Question: How does OTX compare with this?

Open Threat Exchange (OTX), is a hybrid of the options above with key differences that set it apart. The most important difference is that OTX is an open community that anyone can participate in. It has an open API with available integration methods for a number of security tools and SDK’s for Python and Java. However, it also has tight integration with the AlienVault products making it possible to get the benefits of tightly integrated threat intelligence. This integration not only provides what is available to the open community but also includes additional forms and proprietary research that our Labs team has developed.

Question: How does community interaction relate to the quality of threat intelligence?

It takes a village. If we look at OTX, we’ve had over 2000 contributions since opening up the platform for social interaction in August, 2014. OTX now has more than 37,000 participants in 140 countries, who contribute over 3 million threat indicators daily. Of these, more than 10,000 members are actively collaborating in the new OTX portal, which was introduced in August 2015. We are averaging 10 new Pulses (our term for information about a threat) per day. We also get around 60K contributions per day from our USM and OSSIM products, which allow our customers to “opt in” and share the data automatically generated from our products in use. Recently we have opened up the platform even more to allow the community to directly collaborate with one another, ‘wikipedia’ style, to improve the quality of one another’s pulses.

We are proud of our growing OTX community, and grateful for the contributions of our members.

Question: Threat intelligence sounds hard for IT practitioners in midsize businesses to leverage in their environments, since they’re typically not security researchers. How would you advise an SMB to start using OTX?

OTX is, by design, a platform for sharing information about threats. OTX users get the latest information about threats. They can also research the threats and collaborate with security researchers using the platform. But even an IT generalist with limited security expertise can use OTX through manual connection or through our APIs that can feed threat information to their firewall, IDS, OSSIM or USM. Then they can forget that OTX exists and simply use the information it supplies to assist them.

Question: How would that work?

OTX provides an API and SDK from the dashboard. They can use our pre-built application connector to integrate into Suricata, Bro, TAXII, or of course OSSIM or USM. Alternatively, they can also export the information manually, using STYX, MAECE or CSV.

Question: How does AlienVault use OTX to enhance its USM product?

AlienVault Labs uses threat intelligence from OTX with their analytical systems to identify emerging threats to generate new IDS signatures, correlation rules and vulnerabilities to alarm in USM. These updates occur on an ongoing basis, keeping USM able to detect even the newest malware.

Question: Could malicious actors use OTX to corrupt threat information?

They could try, but the system is based on an opt-in model. It is similar to Twitter: researchers subscribe to other users just as a Twitter user would Follow people of interest. The platform is transparent to this end so users can see how many subscribers everyone has. In addition, you can promote pulses that users have published to provide visibility into the community judgement of the contributor. People providing bad intel would be rewarded poorly in such a system.
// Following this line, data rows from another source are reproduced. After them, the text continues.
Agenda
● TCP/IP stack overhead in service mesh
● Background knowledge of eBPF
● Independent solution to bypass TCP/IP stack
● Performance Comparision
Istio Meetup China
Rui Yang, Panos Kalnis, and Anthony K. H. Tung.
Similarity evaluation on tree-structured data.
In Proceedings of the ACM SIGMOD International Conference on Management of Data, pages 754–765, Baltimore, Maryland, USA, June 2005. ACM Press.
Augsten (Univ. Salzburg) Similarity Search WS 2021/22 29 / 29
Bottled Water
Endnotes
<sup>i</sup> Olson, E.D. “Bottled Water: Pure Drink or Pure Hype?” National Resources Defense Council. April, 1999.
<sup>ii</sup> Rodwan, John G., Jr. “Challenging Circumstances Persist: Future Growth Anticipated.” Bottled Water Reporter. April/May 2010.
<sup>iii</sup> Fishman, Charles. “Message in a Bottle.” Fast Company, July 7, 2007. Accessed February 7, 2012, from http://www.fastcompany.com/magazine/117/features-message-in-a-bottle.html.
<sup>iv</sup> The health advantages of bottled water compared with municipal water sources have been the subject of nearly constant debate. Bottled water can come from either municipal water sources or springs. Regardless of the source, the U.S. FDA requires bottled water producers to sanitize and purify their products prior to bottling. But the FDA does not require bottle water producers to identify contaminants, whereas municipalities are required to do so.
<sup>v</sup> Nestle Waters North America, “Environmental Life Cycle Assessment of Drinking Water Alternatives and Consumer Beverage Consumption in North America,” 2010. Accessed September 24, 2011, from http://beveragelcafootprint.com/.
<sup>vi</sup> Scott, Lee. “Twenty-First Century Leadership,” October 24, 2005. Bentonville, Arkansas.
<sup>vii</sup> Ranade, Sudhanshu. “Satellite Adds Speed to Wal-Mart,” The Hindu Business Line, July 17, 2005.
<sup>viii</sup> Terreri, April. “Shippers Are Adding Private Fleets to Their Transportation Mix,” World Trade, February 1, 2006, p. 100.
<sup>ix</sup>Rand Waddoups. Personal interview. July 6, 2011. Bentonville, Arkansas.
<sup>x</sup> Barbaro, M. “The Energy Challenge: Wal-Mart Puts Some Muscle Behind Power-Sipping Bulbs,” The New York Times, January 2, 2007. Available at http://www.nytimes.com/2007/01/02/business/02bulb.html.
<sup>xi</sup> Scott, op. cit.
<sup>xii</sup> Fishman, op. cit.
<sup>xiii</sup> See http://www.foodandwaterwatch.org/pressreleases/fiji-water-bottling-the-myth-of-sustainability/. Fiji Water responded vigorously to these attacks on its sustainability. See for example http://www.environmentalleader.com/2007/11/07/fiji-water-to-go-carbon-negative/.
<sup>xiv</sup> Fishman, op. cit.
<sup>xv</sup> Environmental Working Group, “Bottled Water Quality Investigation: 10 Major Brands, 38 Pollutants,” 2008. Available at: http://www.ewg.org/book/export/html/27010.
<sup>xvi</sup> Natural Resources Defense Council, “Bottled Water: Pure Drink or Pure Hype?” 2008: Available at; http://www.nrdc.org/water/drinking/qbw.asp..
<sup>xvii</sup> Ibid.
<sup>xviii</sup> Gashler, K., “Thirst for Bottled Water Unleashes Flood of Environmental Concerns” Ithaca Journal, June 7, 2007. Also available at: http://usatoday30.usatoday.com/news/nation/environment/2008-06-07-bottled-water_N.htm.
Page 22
Question: Is there any external validation of OTX? How can I learn more?

The rate of growth of OTX users is a great indicator. We are also getting validation by security researchers. Several of our competitors in the SIEM space are actively using OTX as a source of threat intelligence. Check out our full list of our OTX partners. Below is a slide which was part of a talk at CTI Summit by security researcher Alex Pinto.

That’s exciting! Where is OTX going from here?

Glad you asked. Our newest release, which was announced today includes the ability to collaborate with other users to improve the quality of the pulses in the system. If you see something that could be improved or have some more intel about a threat, you can easily contribute it to an existing pulse improving it for all!